Two nights ago I fell asleep right after reading a Malcolm Gladwell piece in his book “What the Dog Saw”. The piece was about how there are two different types of artists in this world, the prodigy, who does his best work young (Picasso) and the late bloomer, who does his best work old (Cezanne). 

As with almost all of Gladwell’s writings, this piece instilled a certainty within me of Gladwell’s rightness. He had cracked yet another of those everyday mysteries that sit right in front of us, yet we neither notice nor solve. More important, he had made me believe that, even at my advancing age, my best art was still ahead of me. Just before I dozed off, I started to think about how Gladwell’s notion of the prodigy vs. the late bloomer would make good blog post about me, since I am most certainly no prodigy and, if anything, a late bloomer.
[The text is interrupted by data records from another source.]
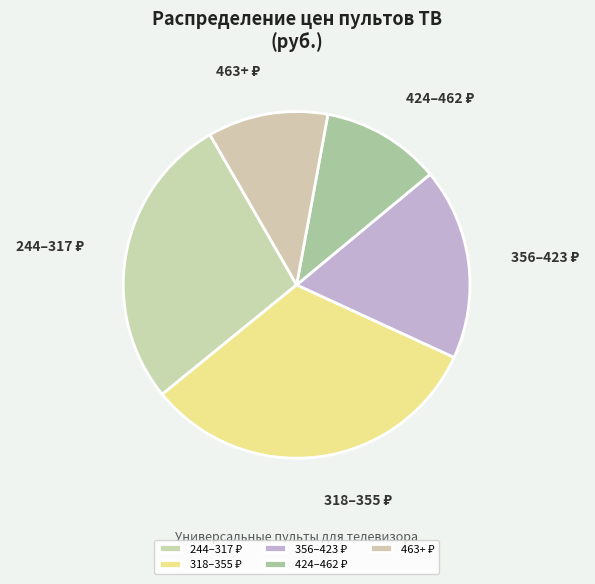

Is there any slice that represents more than half of the pie?

No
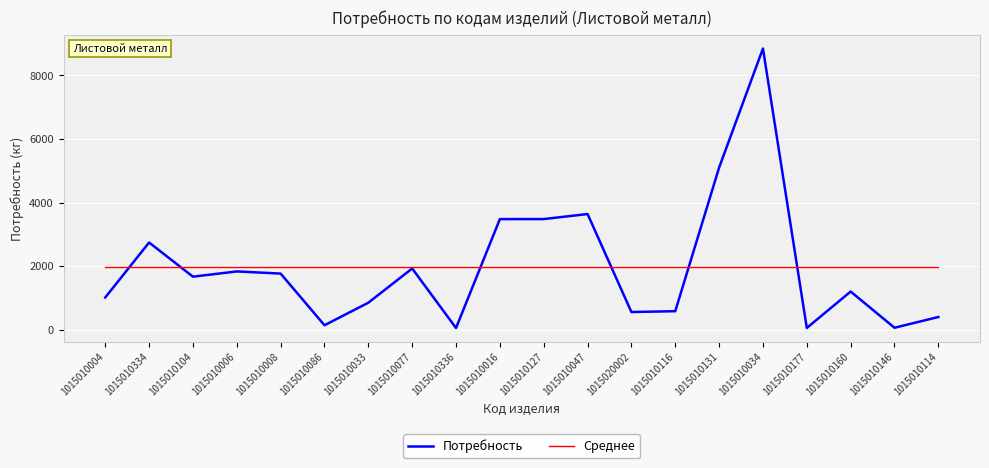

Is it true that Потребность equals 401.0 at 1015010114?

True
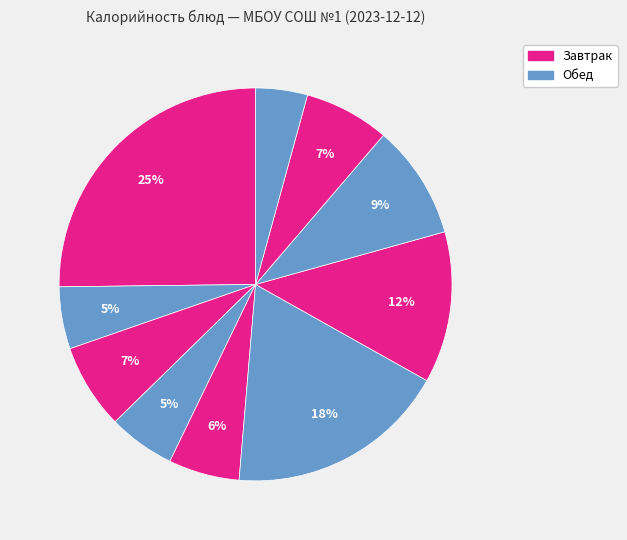

To the nearest percent, what is the difference between the largest and smallest slice percentages?

21%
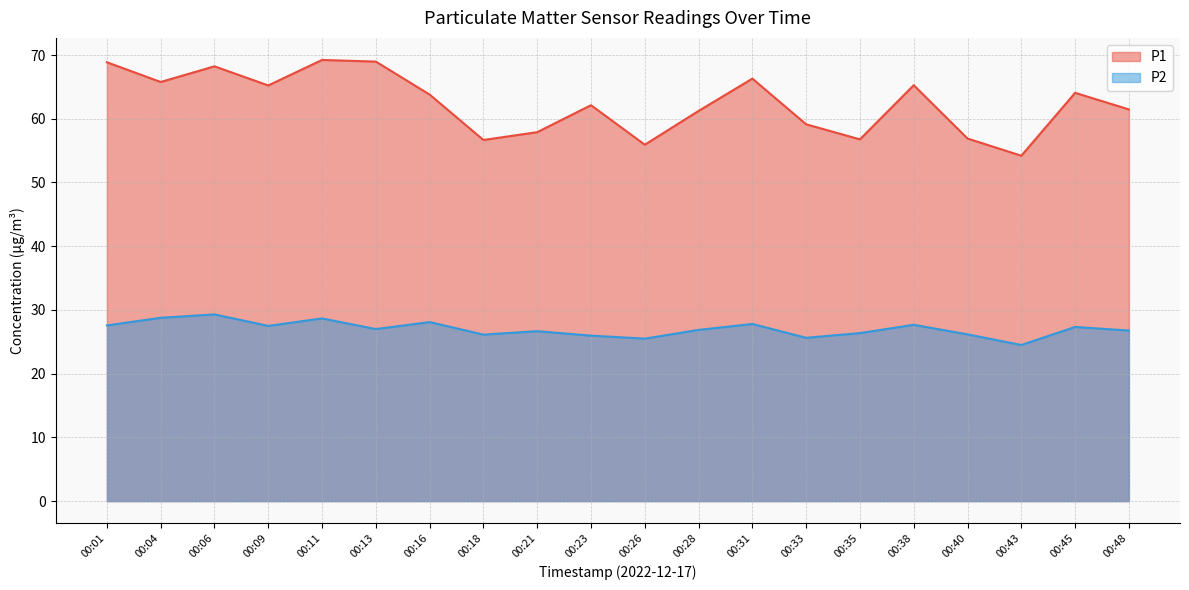

Reading left to right, list all the values displayed in this chart.

P1: 00:01=68.9	00:04=65.8	00:06=68.2	00:09=65.2	00:11=69.2	00:13=69.0	00:16=63.8	00:18=56.7	00:21=57.9	00:23=62.1	00:26=55.9	00:28=61.2	00:31=66.3	00:33=59.1	00:35=56.8	00:38=65.3	00:40=56.9	00:43=54.2	00:45=64.1	00:48=61.5
P2: 00:01=27.6	00:04=28.8	00:06=29.3	00:09=27.5	00:11=28.7	00:13=27.0	00:16=28.1	00:18=26.1	00:21=26.7	00:23=26.0	00:26=25.5	00:28=26.9	00:31=27.8	00:33=25.6	00:35=26.4	00:38=27.7	00:40=26.2	00:43=24.5	00:45=27.3	00:48=26.8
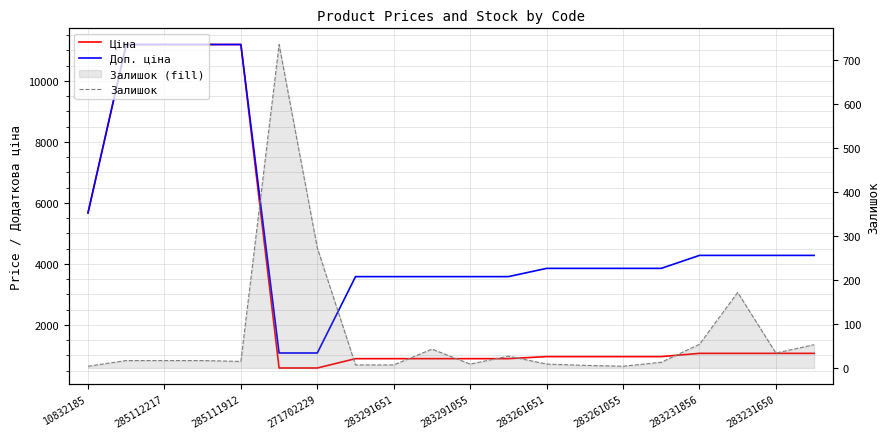

How many intersections are there between Залишок and Ціна?

2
But before I started writing my post, I did a little research, meaning of course, I googled a few terms. After entering in Gladwell, Cezanne and Picasso, I was presented with a list, number one on which was “Annals of Culture: Late Bloomers : The New Yorker.” I was about to click, when I notice that number two was titled “Steve Sailer's iSteve Blog: Cezanne vs. Picasso vs. Gladwell”. No contest, I clicked number two.

What I discovered was a very compelling counterargument to Gladwell's. To sum up iSteve's point, there is no pattern, no such thing as a neat dividing line between prodigy's and late bloomers. iSteve makes his case by pointing out how Cezanne had painted his whole life with little success, because he never quite mastered perspective. Then perspective became passe and suddenly Cezanne's warped reality art was hip. Is this true? I dunno, but then, who's to say Gladwell's thesis is right? Further, iSteve rightfully questions Gladwell's measure of success, which is prices paid for paintings.

In the end, because I am way more likely to believe things that take me down a notch than things that build me up, I went with iSteve. And if my art ever makes a dent in the world of music, it will be as much because of chance as anything else. And hard work. And The Maton.